Jan Lui, David Hansen, and colleagues provided a comprehensive characterization of outer radial glia in 2011, demonstrating that these cells are self-renewing, highly proliferative neural stem cells that can generate large numbers of intermediate progenitor cells and, ultimately, cortical neurons.16 The abundance of outer radial glia in the human OSVZ, combined with their capacity for multiple rounds of symmetric self-renewing division before terminal differentiation, provides a cellular mechanism for the dramatic amplification of cortical neuron number that distinguishes the human brain from those of other mammals. In mice, the cortex is generated almost entirely from ventricular zone progenitors, and the total number of cortical neurons is roughly 14 million. In humans, the addition of the OSVZ progenitor pool expands this number to approximately 16 billion cortical neurons — a more than thousandfold increase that cannot be accounted for by the modest differences in ventricular zone progenitor number between the two species.16

The human-specific genes ARHGAP11B and NOTCH2NL both act within this progenitor niche. ARHGAP11B amplifies basal progenitors, increasing the pool of transit-amplifying cells that generate cortical neurons.15 NOTCH2NL delays the differentiation of radial glia, extending the period during which these stem cells can undergo self-renewing divisions and thereby increasing the total output of the progenitor compartment.18 Together, these and other human-specific genetic changes may have extended and amplified the neurogenic program of the developing cortex, producing the vast expansion of cortical surface area and neuron number that characterizes the human brain.

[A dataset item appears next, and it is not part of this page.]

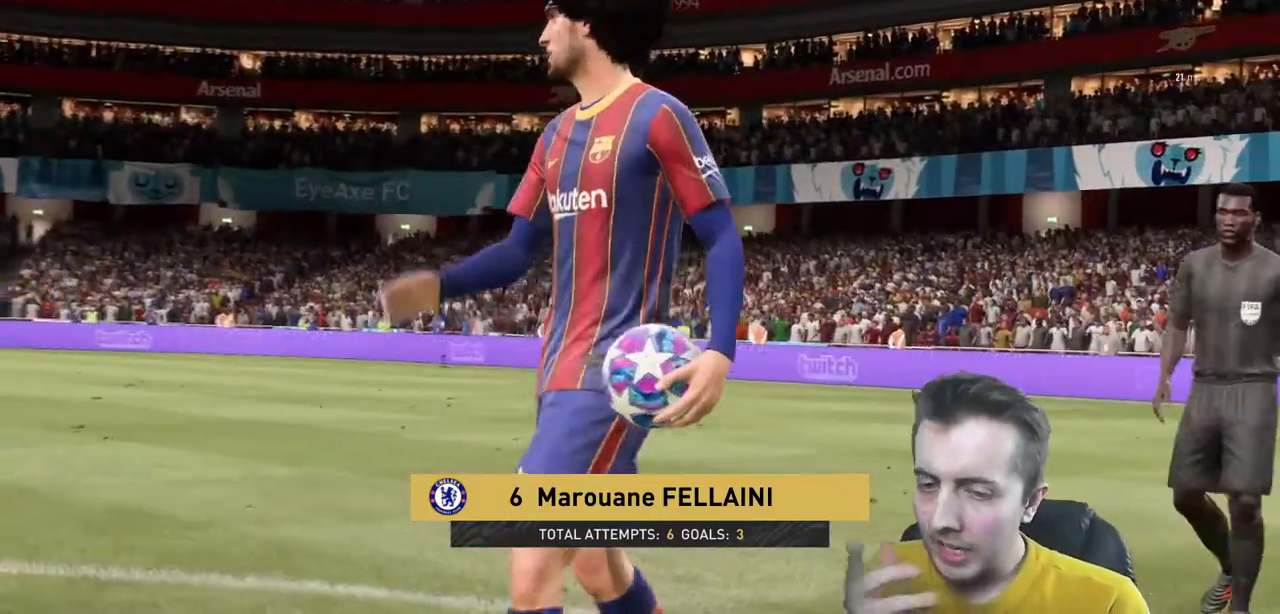
{"buttons": ["R2"], "left_stick": "left", "right_stick": "center", "events": []}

Enhancer evolution and the regulatory landscape

Returning to King and Wilson's original prediction, genome-wide studies of chromatin accessibility and enhancer activity have confirmed that regulatory evolution has been a pervasive force in shaping the developing human brain. Steven Reilly and colleagues published a landmark study in 2015 in which they used chromatin immunoprecipitation followed by sequencing (ChIP-seq) to map the activity of promoters and enhancers across the genome in developing human and rhesus macaque brains at matched developmental stages.17 They identified more than 2,800 promoters and enhancers that showed significantly different activity between the two species, with the majority of differences reflecting gains of enhancer activity on the human lineage rather than losses.17

These human-gained enhancers were disproportionately located near genes involved in cortical development, neural progenitor proliferation, and synaptic function, and many were active specifically during the fetal period of cortical neurogenesis.17 Reilly and colleagues further showed that human-gained enhancers were enriched in HARs and in regions of the genome that had experienced human-specific sequence changes, directly linking the accelerated sequence evolution detected by computational approaches to measurable changes in gene regulation during brain development.17 The study provided perhaps the most comprehensive empirical confirmation of King and Wilson's 1975 prediction: the genetic basis of human brain evolution is substantially regulatory, involving thousands of changes to the enhancers and promoters that sculpt the gene expression programs of the developing cortex.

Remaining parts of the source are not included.